Informationsverein Lentia und andere gegen Österreich  | 1993

Anfechtungsklage beendet staatliches Monopol bei Fernsehen und Radio

Hintergrund

In den 1970er und 1980er Jahren wollten mehrere Österreicher lokale Fernseh- oder Radiosender einrichten. So wollten die Eigentümer der Radio Melody GmbH in Salzburg einen lokalen Radiosender etablieren.

Sie stellten jedoch fest, dass es allen Personen oder Unternehmen außer dem Österreichischen Rundfunk verboten war, in Österreich Fernseh- oder Radioprogramme zu senden.
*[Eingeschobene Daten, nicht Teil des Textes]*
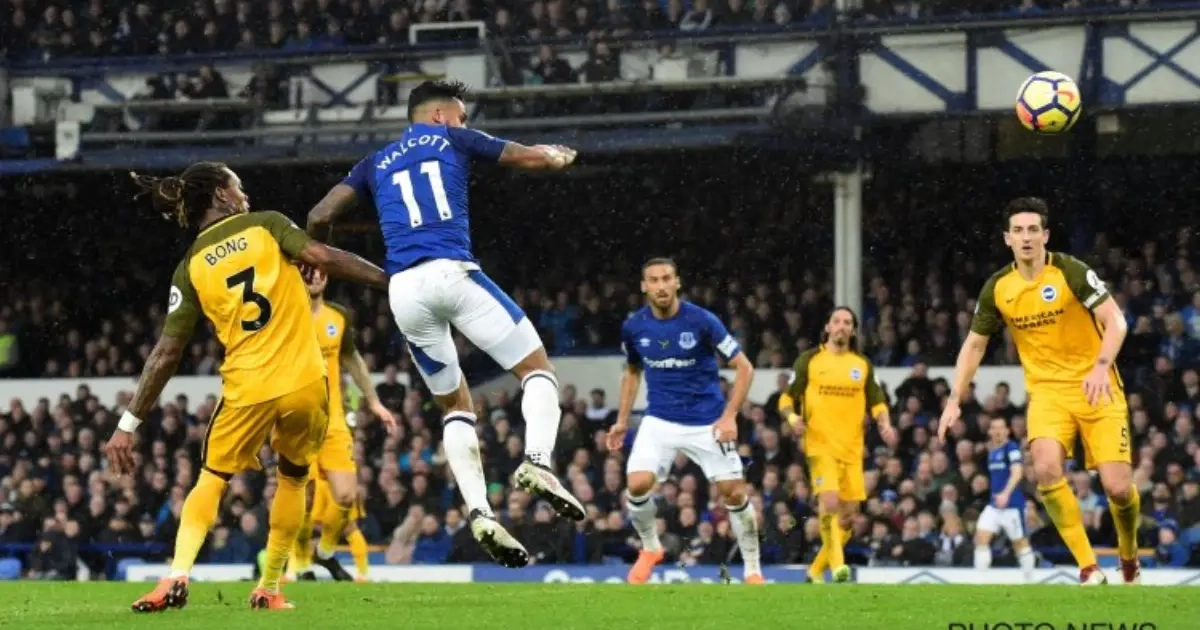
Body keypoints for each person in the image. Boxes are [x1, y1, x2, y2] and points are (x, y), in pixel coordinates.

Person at [305, 79, 584, 568]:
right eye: (461, 115)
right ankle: (538, 462)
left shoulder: (375, 162)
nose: (464, 123)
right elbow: (522, 156)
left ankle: (479, 512)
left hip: (404, 292)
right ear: (439, 116)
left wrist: (319, 258)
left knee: (455, 406)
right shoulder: (452, 138)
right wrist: (555, 157)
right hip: (452, 272)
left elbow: (319, 213)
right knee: (537, 371)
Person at [103, 162, 389, 611]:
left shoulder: (190, 267)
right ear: (221, 194)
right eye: (238, 187)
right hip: (304, 381)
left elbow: (166, 352)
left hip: (248, 386)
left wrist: (127, 424)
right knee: (293, 478)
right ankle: (269, 587)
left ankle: (177, 574)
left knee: (212, 478)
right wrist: (390, 279)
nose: (245, 195)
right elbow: (324, 256)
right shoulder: (267, 224)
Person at [938, 197, 1140, 586]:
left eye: (1033, 230)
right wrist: (954, 400)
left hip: (1096, 387)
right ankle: (1088, 566)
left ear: (1045, 235)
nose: (1026, 237)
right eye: (1018, 230)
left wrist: (1101, 366)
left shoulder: (1070, 271)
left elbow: (1116, 320)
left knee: (1117, 488)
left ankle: (1128, 557)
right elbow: (975, 344)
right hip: (1047, 394)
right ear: (1007, 239)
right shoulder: (999, 287)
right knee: (1046, 469)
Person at [605, 258, 761, 584]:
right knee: (637, 484)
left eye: (666, 279)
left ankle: (752, 570)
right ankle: (651, 548)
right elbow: (632, 371)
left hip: (707, 421)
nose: (661, 286)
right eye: (654, 280)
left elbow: (744, 367)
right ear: (644, 286)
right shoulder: (634, 327)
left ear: (677, 282)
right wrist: (622, 420)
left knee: (733, 493)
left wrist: (729, 416)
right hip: (659, 419)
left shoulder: (702, 321)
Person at [287, 268, 398, 583]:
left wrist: (374, 401)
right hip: (297, 424)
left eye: (319, 272)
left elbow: (353, 359)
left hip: (333, 422)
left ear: (326, 278)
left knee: (346, 497)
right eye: (307, 272)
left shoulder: (338, 317)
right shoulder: (285, 315)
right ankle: (301, 561)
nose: (314, 278)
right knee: (303, 500)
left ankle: (324, 552)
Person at [780, 306, 896, 583]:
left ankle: (814, 571)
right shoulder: (809, 360)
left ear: (853, 330)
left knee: (847, 520)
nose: (841, 326)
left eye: (847, 322)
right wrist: (792, 417)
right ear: (828, 327)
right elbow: (786, 398)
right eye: (837, 321)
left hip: (852, 449)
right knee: (829, 501)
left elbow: (877, 401)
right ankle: (837, 565)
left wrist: (885, 423)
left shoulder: (862, 364)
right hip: (820, 445)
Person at [975, 416, 1037, 582]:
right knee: (981, 536)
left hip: (1012, 505)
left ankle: (1029, 580)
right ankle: (980, 581)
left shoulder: (1011, 448)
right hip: (994, 505)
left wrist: (1005, 493)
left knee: (1019, 543)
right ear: (989, 432)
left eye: (1000, 428)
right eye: (994, 428)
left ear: (1007, 431)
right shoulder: (991, 451)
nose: (997, 431)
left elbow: (1017, 472)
Aus diesem Grund verweigerte das Post- und Telekommunikationsamt den Beschwerdeführern die Sendelizenz und diese Entscheidung wurde von den österreichischen Gerichten bestätigt.

Die Gruppe bestehend aus Einzelpersonen, Organisationen und Unternehmen wandte sich an den Europäischen Gerichtshof für Menschenrechte. Sie argumentierte, die Regeln würden den Behörden die politische Kontrolle über die audiovisuelle Industrie geben und Pluralismus und künstlerische Freiheit einschränken.

Urteil des EGMR

Der Straßburger Gerichtshof erklärte, die Meinungsfreiheit spiele eine grundlegende Rolle in einer demokratischen Gesellschaft: die Presse liefere Informationen und Ideen von allgemeinem Interesse, auf deren Empfang die Öffentlichkeit Anspruch habe. Dies könne ohne Pluralismus nicht geschehen.

Der Gerichtshof entschied, das Sendeverbot - und das Monopol des Österreichischen Rundfunks - seien unverhältnismäßig gewesen. Es sei für eine demokratische Demokratie nicht notwendig und habe aus diesem Grund das Recht der Beschwerdeführer, Informationen weiterzugeben, verletzt.

Nachbereitung

Dieses Urteil führte zur Öffnung der Kabel- und Satellitenübertragung sowie des lokalen und regionalen Rundfunks. Eine Entscheidung des Verfassungsgerichts aus dem Jahr 1995 hob das Verbot der Übertragung von Originalprogrammen über Kabel auf.